▶ **WHAT IS REQUIRED**
If a line in the data holds the string "лактоацидоз", list it.

▶ **EXERCISE INPUT**
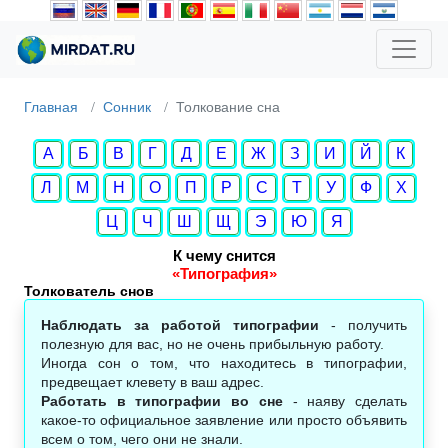
Главная
Сонник
Толкование сна
А
Б
В
Г
Д
Е
Ж
З
И
Й
К
Л
М
Н
О
П
Р
С
Т
У
Ф
Х
Ц
Ч
Ш
Щ
Э
Ю
Я
К чему снится
«Типография»
Толкователь снов
Наблюдать за работой типографии
- получить
полезную для вас, но не очень прибыльную работу.
Иногда сон о том, что находитесь в типографии,
предвещает клевету в ваш адрес.
Работать в типографии во сне
- наяву сделать
какое-то официальное заявление или просто объявить
всем о том, чего они не знали.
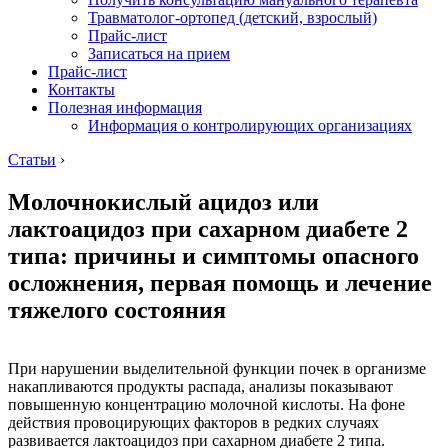
Травматолог-ортопед (детский, взрослый)
Прайс-лист
Записаться на прием
Прайс-лист
Контакты
Полезная информация
Информация о контролирующих организациях
Статьи
›
Молочнокислый ацидоз или
лактоацидоз при сахарном диабете 2
типа: причины и симптомы опасного
осложнения, первая помощь и лечение
тяжелого состояния
При нарушении выделительной функции почек в организме
накапливаются продукты распада, анализы показывают
повышенную концентрацию молочной кислоты. На фоне
действия провоцирующих факторов в редких случаях
развивается лактоацидоз при сахарном диабете 2 типа.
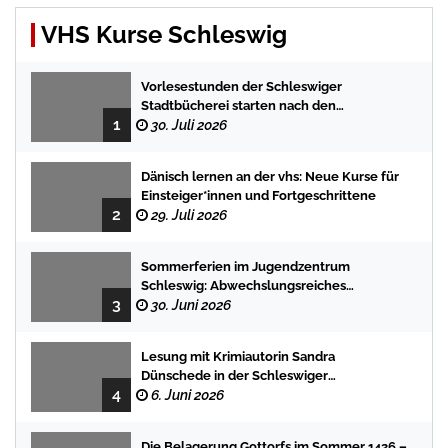
VHS Kurse Schleswig
Vorlesestunden der Schleswiger
Stadtbücherei starten nach den
1
Sommerferien mit spannenden
30. Juli 2026
Geschichten
Dänisch lernen an der vhs: Neue Kurse für
Einsteiger*innen und Fortgeschrittene
2
29. Juli 2026
Sommerferien im Jugendzentrum
Schleswig: Abwechslungsreiches
3
Programm für Kinder und Jugendliche
30. Juni 2026
Lesung mit Krimiautorin Sandra
Dünschede in der Schleswiger
4
Stadtbücherei
6. Juni 2026
Die Belagerung Gottorfs im Sommer 1426 –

▶ **SOLVED PROBLEM**
лактоацидоз при сахарном диабете 2
развивается лактоацидоз при сахарном диабете 2 типа.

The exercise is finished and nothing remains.